В одном из донесений в Лондон Гаррис сообщал о впечатлениях о первом приеме у Екатерины II. «Я уже был приготовлен к торжественности и великолепию здешнего двора,– писал он Саффолку, – но действительность превзошла все мои ожидания; прибавьте к этому полнейший порядок и строгое соблюдение этикета. Сама императрица обладает в высшей степени умением ласково снисходить ко всякому, кого удостаивает разговором, нимало не теряя при этом своего достоинства. Характер ее отражается во всей администрации; и хотя ей беспрекословно повинуются, но она ввела в управление мягкость, неизвестную стране до ее царствования»433
.После первой аудиенции Гаррис несколько раз бывал при дворе, отмечая, что всякий раз императрица отличала его своим вниманием. Посол сетовал, что досадное недоразумение помешало ему представить императрице своих супругу и сестру из-за того, что весь их гардероб погиб «вследствие нерадения капитана, на корабле которого пришли сундуки». Подобная потеря «весьма чувствительна в стране, где предметы такого рода дороги и редки, – заключал Гаррис, – особенно же в минуту, когда праздники по случаю рождения великого князя Александра Павловича, усиливают требования на этот товар»434
.Получив из Лондона депешу, посол отправил 30 января 1778 г. ответ, в котором конкретизировал порученное ему задание. «Если я не ошибаюсь, – писал он, – смысл данного мне предписания был таков: узнать при здешнем дворе, насколько он расположен к заключению с нами наступательного и оборонительного союза. Если бы это расположение оказалось благоприятным, мне следовало бы вступить в переговоры по этому делу; в противном же случае надо было уклониться от этого предмета, не оставив дурного впечатления и не допустив возникновения вредных последствий от благих намерений»435
.К исполнению задания Гаррис приступил немедленно. Посол прекрасно понимал, что при дворе никто, кроме главы внешнеполитического ведомства Н.И. Панина, «не имеет перед императрицей голоса в рассуждениях об иностранных делах», а потому решил незамедлительно установить с ним доверительные отношения. И это ему удалось. «Ко мне он вежлив до крайности, – писал Гаррис о Панине, – и в доме его я постоянно нахожу самый радушный прием»436
. Примечательно, что поначалу посол был самого высокого мнения о графе Панине. «Прекрасное сердце, великое тщеславие и чрезвычайная беспечность составляют отличительные черты его.
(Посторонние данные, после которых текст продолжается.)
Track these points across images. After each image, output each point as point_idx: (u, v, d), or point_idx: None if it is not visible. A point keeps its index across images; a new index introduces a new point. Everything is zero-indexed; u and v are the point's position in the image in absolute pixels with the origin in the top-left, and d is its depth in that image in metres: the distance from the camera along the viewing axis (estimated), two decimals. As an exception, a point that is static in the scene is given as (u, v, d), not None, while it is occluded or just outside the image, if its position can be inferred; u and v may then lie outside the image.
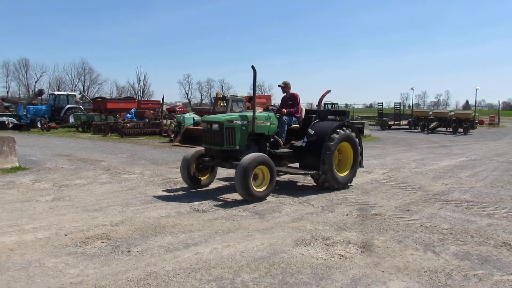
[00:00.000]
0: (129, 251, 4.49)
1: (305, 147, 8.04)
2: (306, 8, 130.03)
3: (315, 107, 45.15)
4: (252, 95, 8.45)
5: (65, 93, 32.40)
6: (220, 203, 6.93)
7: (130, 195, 7.30)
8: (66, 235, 5.00)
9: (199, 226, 5.52)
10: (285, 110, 8.29)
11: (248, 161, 6.76)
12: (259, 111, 8.41)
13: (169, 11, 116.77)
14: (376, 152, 15.72)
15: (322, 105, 39.12)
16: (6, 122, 24.93)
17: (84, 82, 79.68)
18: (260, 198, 7.01)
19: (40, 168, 10.25)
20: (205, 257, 4.40)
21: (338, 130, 8.08)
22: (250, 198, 6.86)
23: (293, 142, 8.39)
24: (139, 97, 71.58)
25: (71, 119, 26.89)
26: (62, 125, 26.11)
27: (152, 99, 59.06)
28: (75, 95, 31.85)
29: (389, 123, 34.21)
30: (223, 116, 7.66)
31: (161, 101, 23.20)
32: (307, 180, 9.09)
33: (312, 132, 8.11)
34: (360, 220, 5.96)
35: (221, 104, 22.37)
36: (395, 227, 5.65)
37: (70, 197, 7.12)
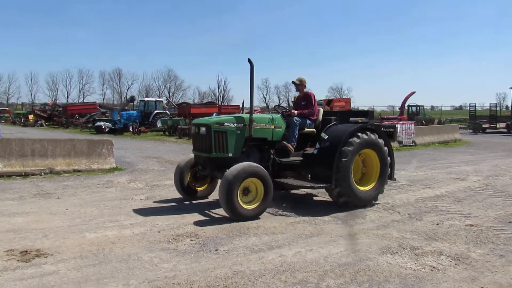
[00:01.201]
0: (216, 250, 4.69)
1: (316, 155, 6.69)
2: (389, 9, 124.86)
3: (397, 109, 43.11)
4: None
5: (153, 99, 34.76)
6: (303, 207, 6.92)
7: (214, 196, 7.61)
8: (159, 231, 5.36)
9: (282, 229, 5.57)
10: (295, 112, 7.09)
11: (234, 172, 5.71)
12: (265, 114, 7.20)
13: (252, 16, 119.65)
14: (469, 157, 14.54)
15: (406, 107, 37.25)
16: (103, 127, 27.39)
17: (170, 88, 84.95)
18: (250, 217, 5.82)
19: (134, 169, 11.13)
20: (289, 259, 4.43)
21: (358, 134, 6.65)
22: (236, 216, 5.76)
23: (306, 149, 7.05)
24: (220, 102, 74.36)
25: (159, 124, 28.73)
26: (151, 129, 28.05)
27: (232, 103, 60.97)
28: (162, 101, 34.06)
29: (483, 126, 31.43)
30: (212, 118, 6.74)
31: (241, 106, 23.87)
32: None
33: (326, 137, 6.76)
34: (453, 231, 5.56)
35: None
36: (495, 240, 5.18)
37: (161, 197, 7.62)
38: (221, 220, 5.93)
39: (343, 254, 4.63)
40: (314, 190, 7.83)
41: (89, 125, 30.57)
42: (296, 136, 6.87)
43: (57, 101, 68.53)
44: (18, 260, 4.26)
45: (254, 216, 5.90)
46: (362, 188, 6.85)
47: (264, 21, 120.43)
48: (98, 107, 38.19)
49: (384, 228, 5.67)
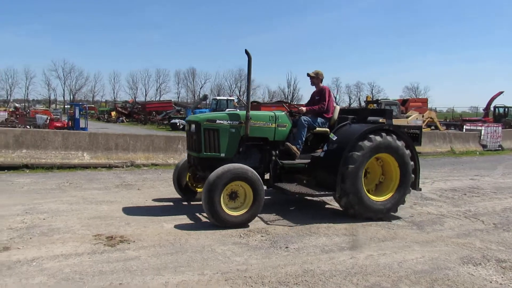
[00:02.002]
0: (286, 247, 4.72)
1: (322, 158, 6.02)
2: (471, 8, 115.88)
3: (481, 111, 39.99)
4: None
5: (225, 98, 35.79)
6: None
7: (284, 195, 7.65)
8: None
9: (353, 230, 5.45)
10: (304, 108, 6.54)
11: (218, 174, 5.23)
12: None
13: (320, 13, 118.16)
14: None
15: (491, 109, 34.41)
16: (178, 124, 28.74)
17: (240, 87, 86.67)
18: (235, 224, 5.31)
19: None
20: (360, 262, 4.32)
21: (371, 136, 5.84)
22: (219, 222, 5.28)
23: (317, 150, 6.35)
24: (289, 101, 74.42)
25: (230, 122, 29.52)
26: (222, 127, 28.91)
27: (301, 103, 60.70)
28: (233, 100, 34.93)
29: None
30: (204, 115, 6.28)
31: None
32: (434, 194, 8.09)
33: (335, 138, 6.07)
34: (546, 244, 5.04)
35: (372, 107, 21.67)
36: None
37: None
38: (292, 218, 5.94)
39: (419, 261, 4.41)
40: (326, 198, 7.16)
41: (165, 122, 32.34)
42: (303, 137, 6.22)
43: (136, 99, 73.26)
44: (104, 245, 4.64)
45: (241, 223, 5.35)
46: (377, 198, 6.01)
47: (335, 18, 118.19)
48: (173, 105, 40.20)
49: (465, 237, 5.31)
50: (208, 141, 5.81)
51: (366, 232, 5.39)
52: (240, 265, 4.16)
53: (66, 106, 48.43)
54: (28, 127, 20.48)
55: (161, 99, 75.11)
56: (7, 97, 76.38)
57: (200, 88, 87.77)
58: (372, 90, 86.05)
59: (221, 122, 5.88)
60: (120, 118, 40.69)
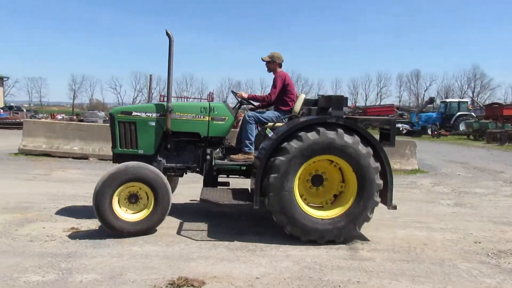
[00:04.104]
0: (554, 278, 3.84)
1: (255, 159, 5.01)
2: None
3: None
4: None
5: (456, 100, 32.29)
6: None
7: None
8: (475, 242, 4.89)
9: None
10: (244, 94, 5.49)
11: (109, 174, 4.55)
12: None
13: None
14: None
15: None
16: (401, 129, 27.56)
17: (474, 88, 76.41)
18: (131, 232, 4.59)
19: (437, 172, 10.64)
20: None
21: (300, 134, 4.53)
22: (111, 229, 4.58)
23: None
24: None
25: (461, 127, 26.43)
26: (452, 132, 26.14)
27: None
28: (466, 102, 31.12)
29: None
30: (121, 107, 5.59)
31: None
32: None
33: (271, 134, 4.97)
34: None
35: None
36: None
37: (472, 205, 6.95)
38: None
39: None
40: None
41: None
42: (251, 136, 5.26)
43: (357, 104, 74.18)
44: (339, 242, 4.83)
45: (139, 232, 4.64)
46: (327, 215, 4.66)
47: None
48: (395, 109, 38.81)
49: None
50: (123, 136, 5.22)
51: None
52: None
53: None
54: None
55: (381, 104, 73.79)
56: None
57: (425, 91, 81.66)
58: None
59: (138, 114, 5.22)
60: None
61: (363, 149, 4.58)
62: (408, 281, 3.73)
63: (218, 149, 5.39)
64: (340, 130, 4.58)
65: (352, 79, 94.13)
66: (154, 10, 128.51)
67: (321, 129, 4.55)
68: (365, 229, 5.32)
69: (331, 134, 4.55)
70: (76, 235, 4.77)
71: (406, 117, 33.92)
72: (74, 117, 37.27)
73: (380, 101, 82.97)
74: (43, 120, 23.29)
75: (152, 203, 4.65)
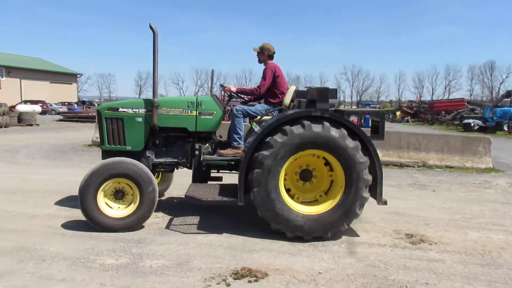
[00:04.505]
0: None
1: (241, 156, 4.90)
2: None
3: None
4: None
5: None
6: None
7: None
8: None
9: None
10: (232, 88, 5.37)
11: (92, 171, 4.57)
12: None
13: None
14: None
15: None
16: (472, 124, 25.78)
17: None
18: (120, 228, 4.57)
19: (514, 172, 9.84)
20: None
21: (285, 128, 4.41)
22: (99, 227, 4.56)
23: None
24: None
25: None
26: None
27: None
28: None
29: None
30: (108, 103, 5.46)
31: None
32: None
33: (257, 128, 4.88)
34: None
35: None
36: None
37: (556, 208, 6.33)
38: None
39: None
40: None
41: (456, 122, 29.66)
42: (240, 130, 5.17)
43: (422, 98, 70.50)
44: (405, 241, 4.63)
45: (127, 227, 4.61)
46: (312, 210, 4.52)
47: None
48: (466, 104, 36.36)
49: None
50: (110, 132, 5.16)
51: None
52: None
53: (353, 107, 51.87)
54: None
55: (450, 98, 69.51)
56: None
57: (500, 84, 75.87)
58: None
59: (125, 110, 5.14)
60: (405, 118, 40.13)
61: (350, 143, 4.40)
62: (483, 286, 3.49)
63: (207, 144, 5.32)
64: (326, 124, 4.42)
65: (418, 73, 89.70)
66: (213, 7, 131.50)
67: (306, 123, 4.40)
68: (433, 229, 5.09)
69: (316, 127, 4.39)
70: (146, 223, 5.02)
71: (478, 112, 31.62)
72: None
73: (449, 95, 78.36)
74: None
75: (137, 198, 4.61)
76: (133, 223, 4.62)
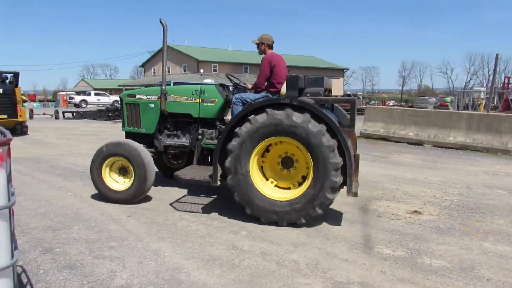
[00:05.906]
0: None
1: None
2: None
3: None
4: None
5: None
6: None
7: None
8: None
9: None
10: (249, 85, 5.63)
11: (96, 151, 5.28)
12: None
13: None
14: None
15: None
16: None
17: None
18: (118, 200, 5.20)
19: None
20: None
21: (250, 118, 4.47)
22: (104, 197, 5.29)
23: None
24: None
25: None
26: None
27: None
28: None
29: None
30: (129, 91, 6.12)
31: None
32: None
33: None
34: None
35: None
36: None
37: None
38: None
39: None
40: None
41: None
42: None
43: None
44: None
45: (124, 200, 5.20)
46: (284, 196, 4.52)
47: None
48: None
49: None
50: (130, 116, 5.84)
51: None
52: None
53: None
54: None
55: None
56: None
57: None
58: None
59: (140, 97, 5.80)
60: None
61: (314, 127, 4.28)
62: None
63: (212, 130, 5.55)
64: (289, 110, 4.36)
65: None
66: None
67: (269, 110, 4.40)
68: None
69: (279, 115, 4.37)
70: (419, 218, 4.89)
71: None
72: (403, 103, 37.88)
73: None
74: (381, 106, 24.76)
75: (133, 176, 5.13)
76: (132, 197, 5.16)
Кроме того, он … желает казаться прямым и откровенным, а при рассуждении о делах тщетно стремится принять на себя все достоинство, подобающе главному министру страны … Я не отдал бы ему должной справедливости, – заключал Гаррис, – если бы забыл упомянуть, что он недоступен для подкупа, и что везде, где ему случается действовать одному, поступки его безукоризненно честны»437. Забегая вперед, заметим, что свое мнение о графе Панине британский посол резко изменил, когда столкнулся с твердой и неуступчивой позицией министра в отстаивании интересов Российского государства.26 января 1778 г. Гаррис известил Саффолка о том, что уже дважды говорил с графом Паниным, причем «коснулся предмета со всевозможной осторожностью, … с должной откровенностью и убеждением». Однако Панин, по мнению посла, «оказался нисколько не приготовленным к такому объяснению». Очевидно, это удивило его, но затем он поинтересовался, имеет ли Гаррис на этот счет какие-нибудь предложения. «Наша взаимная честь и наши взаимные выгоды – вот предполагаемые великие цели, – отвечал посол. – Приняв во внимание настоящее критическое положение обеих империй … нетрудно будет начертать общие условия договора»438
. Граф выслушал дипломата с большим вниманием и пообещал передать сказанное им императрице при первой возможности.Спустя три дня, Гаррис получил ответ от императрицы, который был ему зачитан Паниным. В депеше Саффолку Гаррис сообщал, что по утверждению графа, Екатерина «очень чувствительно» отнеслась к подобному доказательству дружбы короля, и что ее личное уважение к особе Его Величества, также как и расположение к английскому народу, оставались неизменными. Императрица сознавала, что выгоды обеих держав в отношении торговли и политики были «так тесно связаны между собой, что нельзя было нанести удара величию одной из них без того, чтобы и другая не пострадала»439
. Поэтому она не может отказаться от предполагаемого союза, но условия, на которых он будет заключен, нуждаются в уточнении. Екатерина настаивала на том, чтобы англичане представили проект условий оборонительного союза, подчеркивая, что речь может идти исключительно об оборонительном, но никак не о наступательном союзе. Само слово «наступательный», по утверждению Панина, внушало императрице «отвращение»440. От себя граф добавил, что интересы Англии и России тесно связаны между собой, но он опасается, как бы предполагаемый союз не навредил Северной системе, инициатором которой он являлся. Посол заверил Панина, что известит свое руководство о его мнении.